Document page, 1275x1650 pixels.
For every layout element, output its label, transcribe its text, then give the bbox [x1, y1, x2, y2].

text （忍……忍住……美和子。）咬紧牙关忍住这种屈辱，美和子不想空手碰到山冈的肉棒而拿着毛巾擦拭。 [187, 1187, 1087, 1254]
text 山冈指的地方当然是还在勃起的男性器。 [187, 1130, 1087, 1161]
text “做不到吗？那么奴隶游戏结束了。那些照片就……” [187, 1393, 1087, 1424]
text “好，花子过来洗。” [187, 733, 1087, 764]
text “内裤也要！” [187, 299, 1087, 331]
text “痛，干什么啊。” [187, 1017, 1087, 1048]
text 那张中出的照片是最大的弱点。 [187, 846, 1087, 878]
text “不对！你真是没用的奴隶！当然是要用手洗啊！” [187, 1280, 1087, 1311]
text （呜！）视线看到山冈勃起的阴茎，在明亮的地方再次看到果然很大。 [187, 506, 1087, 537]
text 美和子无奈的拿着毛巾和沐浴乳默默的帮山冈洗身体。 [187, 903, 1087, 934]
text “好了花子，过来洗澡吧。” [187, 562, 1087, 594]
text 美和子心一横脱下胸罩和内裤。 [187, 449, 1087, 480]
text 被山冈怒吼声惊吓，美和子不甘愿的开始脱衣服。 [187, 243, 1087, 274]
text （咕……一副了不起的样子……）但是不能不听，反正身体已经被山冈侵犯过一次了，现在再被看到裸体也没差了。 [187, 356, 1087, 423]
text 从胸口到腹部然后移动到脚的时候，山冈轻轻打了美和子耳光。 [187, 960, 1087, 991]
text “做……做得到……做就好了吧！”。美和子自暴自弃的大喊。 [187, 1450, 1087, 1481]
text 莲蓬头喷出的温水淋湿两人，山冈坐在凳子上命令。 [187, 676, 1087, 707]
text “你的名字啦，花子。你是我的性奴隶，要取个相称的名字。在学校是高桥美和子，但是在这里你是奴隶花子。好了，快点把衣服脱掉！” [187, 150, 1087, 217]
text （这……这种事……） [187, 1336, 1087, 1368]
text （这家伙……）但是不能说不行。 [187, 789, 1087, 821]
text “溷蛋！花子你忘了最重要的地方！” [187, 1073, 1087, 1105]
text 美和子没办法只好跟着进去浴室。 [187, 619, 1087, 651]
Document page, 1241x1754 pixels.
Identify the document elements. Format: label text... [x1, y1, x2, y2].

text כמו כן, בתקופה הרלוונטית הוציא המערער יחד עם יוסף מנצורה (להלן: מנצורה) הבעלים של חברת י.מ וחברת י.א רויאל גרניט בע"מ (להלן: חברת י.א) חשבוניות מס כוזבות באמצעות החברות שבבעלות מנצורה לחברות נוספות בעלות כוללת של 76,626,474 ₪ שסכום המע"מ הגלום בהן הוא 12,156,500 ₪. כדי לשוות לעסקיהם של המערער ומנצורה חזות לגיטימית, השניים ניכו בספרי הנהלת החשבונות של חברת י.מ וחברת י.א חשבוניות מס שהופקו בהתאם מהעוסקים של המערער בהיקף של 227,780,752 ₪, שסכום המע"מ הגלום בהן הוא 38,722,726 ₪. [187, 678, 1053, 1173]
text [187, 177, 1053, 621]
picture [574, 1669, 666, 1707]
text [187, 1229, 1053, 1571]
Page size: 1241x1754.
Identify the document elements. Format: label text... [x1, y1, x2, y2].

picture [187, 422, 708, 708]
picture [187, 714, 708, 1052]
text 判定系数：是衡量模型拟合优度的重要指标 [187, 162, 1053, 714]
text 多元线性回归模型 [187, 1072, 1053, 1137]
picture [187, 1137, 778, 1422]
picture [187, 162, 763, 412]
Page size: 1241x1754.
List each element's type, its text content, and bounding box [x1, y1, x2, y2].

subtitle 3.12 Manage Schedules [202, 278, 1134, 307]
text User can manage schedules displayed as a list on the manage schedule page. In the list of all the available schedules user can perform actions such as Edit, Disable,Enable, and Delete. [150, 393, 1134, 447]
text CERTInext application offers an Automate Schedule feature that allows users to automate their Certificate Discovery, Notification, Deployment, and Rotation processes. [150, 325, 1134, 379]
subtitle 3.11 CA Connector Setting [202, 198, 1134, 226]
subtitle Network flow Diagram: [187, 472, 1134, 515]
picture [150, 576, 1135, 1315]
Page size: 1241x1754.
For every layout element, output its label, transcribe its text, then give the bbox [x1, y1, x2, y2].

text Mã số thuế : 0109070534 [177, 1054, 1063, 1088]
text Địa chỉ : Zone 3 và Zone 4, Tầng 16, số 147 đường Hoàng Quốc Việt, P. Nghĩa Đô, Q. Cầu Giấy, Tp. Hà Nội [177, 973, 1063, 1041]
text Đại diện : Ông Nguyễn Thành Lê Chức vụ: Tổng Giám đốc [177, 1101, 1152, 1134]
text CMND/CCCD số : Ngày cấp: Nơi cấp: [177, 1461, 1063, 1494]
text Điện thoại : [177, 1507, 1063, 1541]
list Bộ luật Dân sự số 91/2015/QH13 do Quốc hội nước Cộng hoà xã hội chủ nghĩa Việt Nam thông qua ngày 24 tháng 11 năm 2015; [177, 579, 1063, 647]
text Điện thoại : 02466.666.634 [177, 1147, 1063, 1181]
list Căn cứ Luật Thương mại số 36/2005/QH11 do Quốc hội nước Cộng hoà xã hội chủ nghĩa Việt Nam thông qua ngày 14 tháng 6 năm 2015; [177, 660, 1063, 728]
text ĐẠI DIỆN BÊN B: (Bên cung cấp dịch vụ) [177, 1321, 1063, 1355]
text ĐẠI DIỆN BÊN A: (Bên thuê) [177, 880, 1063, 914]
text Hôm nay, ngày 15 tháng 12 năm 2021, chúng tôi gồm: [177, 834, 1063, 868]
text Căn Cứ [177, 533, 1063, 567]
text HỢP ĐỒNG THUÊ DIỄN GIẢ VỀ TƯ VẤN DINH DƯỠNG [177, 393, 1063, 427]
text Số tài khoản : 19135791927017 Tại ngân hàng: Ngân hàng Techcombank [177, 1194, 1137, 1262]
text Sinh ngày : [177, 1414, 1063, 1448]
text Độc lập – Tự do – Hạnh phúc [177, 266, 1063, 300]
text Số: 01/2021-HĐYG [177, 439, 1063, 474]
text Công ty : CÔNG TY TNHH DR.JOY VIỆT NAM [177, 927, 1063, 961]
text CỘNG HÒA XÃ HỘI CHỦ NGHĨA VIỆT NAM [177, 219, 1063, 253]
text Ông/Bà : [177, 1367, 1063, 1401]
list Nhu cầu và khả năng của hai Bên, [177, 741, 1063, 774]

Work item:
An exact, complete copy of the records is the expected answer.

Output for this exercise:
Document page, 1275x1650 pixels.
For every layout element, output its label, transcribe its text, then give the bbox [x1, y1, x2, y2].

text （忍……忍住……美和子。）咬紧牙关忍住这种屈辱，美和子不想空手碰到山冈的肉棒而拿着毛巾擦拭。 [187, 1187, 1087, 1254]
text 山冈指的地方当然是还在勃起的男性器。 [187, 1130, 1087, 1161]
text “做不到吗？那么奴隶游戏结束了。那些照片就……” [187, 1393, 1087, 1424]
text “好，花子过来洗。” [187, 733, 1087, 764]
text “内裤也要！” [187, 299, 1087, 331]
text “痛，干什么啊。” [187, 1017, 1087, 1048]
text 那张中出的照片是最大的弱点。 [187, 846, 1087, 878]
text “不对！你真是没用的奴隶！当然是要用手洗啊！” [187, 1280, 1087, 1311]
text （呜！）视线看到山冈勃起的阴茎，在明亮的地方再次看到果然很大。 [187, 506, 1087, 537]
text 美和子无奈的拿着毛巾和沐浴乳默默的帮山冈洗身体。 [187, 903, 1087, 934]
text “好了花子，过来洗澡吧。” [187, 562, 1087, 594]
text 美和子心一横脱下胸罩和内裤。 [187, 449, 1087, 480]
text 被山冈怒吼声惊吓，美和子不甘愿的开始脱衣服。 [187, 243, 1087, 274]
text （咕……一副了不起的样子……）但是不能不听，反正身体已经被山冈侵犯过一次了，现在再被看到裸体也没差了。 [187, 356, 1087, 423]
text 从胸口到腹部然后移动到脚的时候，山冈轻轻打了美和子耳光。 [187, 960, 1087, 991]
text “做……做得到……做就好了吧！”。美和子自暴自弃的大喊。 [187, 1450, 1087, 1481]
text 莲蓬头喷出的温水淋湿两人，山冈坐在凳子上命令。 [187, 676, 1087, 707]
text “你的名字啦，花子。你是我的性奴隶，要取个相称的名字。在学校是高桥美和子，但是在这里你是奴隶花子。好了，快点把衣服脱掉！” [187, 150, 1087, 217]
text （这……这种事……） [187, 1336, 1087, 1368]
text （这家伙……）但是不能说不行。 [187, 789, 1087, 821]
text “溷蛋！花子你忘了最重要的地方！” [187, 1073, 1087, 1105]
text 美和子没办法只好跟着进去浴室。 [187, 619, 1087, 651]
Document page, 1241x1754 pixels.
Identify the document elements. Format: label text... [x1, y1, x2, y2].

text כמו כן, בתקופה הרלוונטית הוציא המערער יחד עם יוסף מנצורה (להלן: מנצורה) הבעלים של חברת י.מ וחברת י.א רויאל גרניט בע"מ (להלן: חברת י.א) חשבוניות מס כוזבות באמצעות החברות שבבעלות מנצורה לחברות נוספות בעלות כוללת של 76,626,474 ₪ שסכום המע"מ הגלום בהן הוא 12,156,500 ₪. כדי לשוות לעסקיהם של המערער ומנצורה חזות לגיטימית, השניים ניכו בספרי הנהלת החשבונות של חברת י.מ וחברת י.א חשבוניות מס שהופקו בהתאם מהעוסקים של המערער בהיקף של 227,780,752 ₪, שסכום המע"מ הגלום בהן הוא 38,722,726 ₪. [187, 678, 1053, 1173]
text [187, 177, 1053, 621]
picture [574, 1669, 666, 1707]
text [187, 1229, 1053, 1571]
Page size: 1241x1754.
Identify the document elements. Format: label text... [x1, y1, x2, y2].

picture [187, 422, 708, 708]
picture [187, 714, 708, 1052]
text 判定系数：是衡量模型拟合优度的重要指标 [187, 162, 1053, 714]
text 多元线性回归模型 [187, 1072, 1053, 1137]
picture [187, 1137, 778, 1422]
picture [187, 162, 763, 412]
Page size: 1241x1754.
List each element's type, its text content, and bounding box [x1, y1, x2, y2].

subtitle 3.12 Manage Schedules [202, 278, 1134, 307]
text User can manage schedules displayed as a list on the manage schedule page. In the list of all the available schedules user can perform actions such as Edit, Disable,Enable, and Delete. [150, 393, 1134, 447]
text CERTInext application offers an Automate Schedule feature that allows users to automate their Certificate Discovery, Notification, Deployment, and Rotation processes. [150, 325, 1134, 379]
subtitle 3.11 CA Connector Setting [202, 198, 1134, 226]
subtitle Network flow Diagram: [187, 472, 1134, 515]
picture [150, 576, 1135, 1315]
Page size: 1241x1754.
For every layout element, output its label, transcribe its text, then give the bbox [x1, y1, x2, y2].

text Mã số thuế : 0109070534 [177, 1054, 1063, 1088]
text Địa chỉ : Zone 3 và Zone 4, Tầng 16, số 147 đường Hoàng Quốc Việt, P. Nghĩa Đô, Q. Cầu Giấy, Tp. Hà Nội [177, 973, 1063, 1041]
text Đại diện : Ông Nguyễn Thành Lê Chức vụ: Tổng Giám đốc [177, 1101, 1152, 1134]
text CMND/CCCD số : Ngày cấp: Nơi cấp: [177, 1461, 1063, 1494]
text Điện thoại : [177, 1507, 1063, 1541]
list Bộ luật Dân sự số 91/2015/QH13 do Quốc hội nước Cộng hoà xã hội chủ nghĩa Việt Nam thông qua ngày 24 tháng 11 năm 2015; [177, 579, 1063, 647]
text Điện thoại : 02466.666.634 [177, 1147, 1063, 1181]
list Căn cứ Luật Thương mại số 36/2005/QH11 do Quốc hội nước Cộng hoà xã hội chủ nghĩa Việt Nam thông qua ngày 14 tháng 6 năm 2015; [177, 660, 1063, 728]
text ĐẠI DIỆN BÊN B: (Bên cung cấp dịch vụ) [177, 1321, 1063, 1355]
text ĐẠI DIỆN BÊN A: (Bên thuê) [177, 880, 1063, 914]
text Hôm nay, ngày 15 tháng 12 năm 2021, chúng tôi gồm: [177, 834, 1063, 868]
text Căn Cứ [177, 533, 1063, 567]
text HỢP ĐỒNG THUÊ DIỄN GIẢ VỀ TƯ VẤN DINH DƯỠNG [177, 393, 1063, 427]
text Số tài khoản : 19135791927017 Tại ngân hàng: Ngân hàng Techcombank [177, 1194, 1137, 1262]
text Sinh ngày : [177, 1414, 1063, 1448]
text Độc lập – Tự do – Hạnh phúc [177, 266, 1063, 300]
text Số: 01/2021-HĐYG [177, 439, 1063, 474]
text Công ty : CÔNG TY TNHH DR.JOY VIỆT NAM [177, 927, 1063, 961]
text CỘNG HÒA XÃ HỘI CHỦ NGHĨA VIỆT NAM [177, 219, 1063, 253]
text Ông/Bà : [177, 1367, 1063, 1401]
list Nhu cầu và khả năng của hai Bên, [177, 741, 1063, 774]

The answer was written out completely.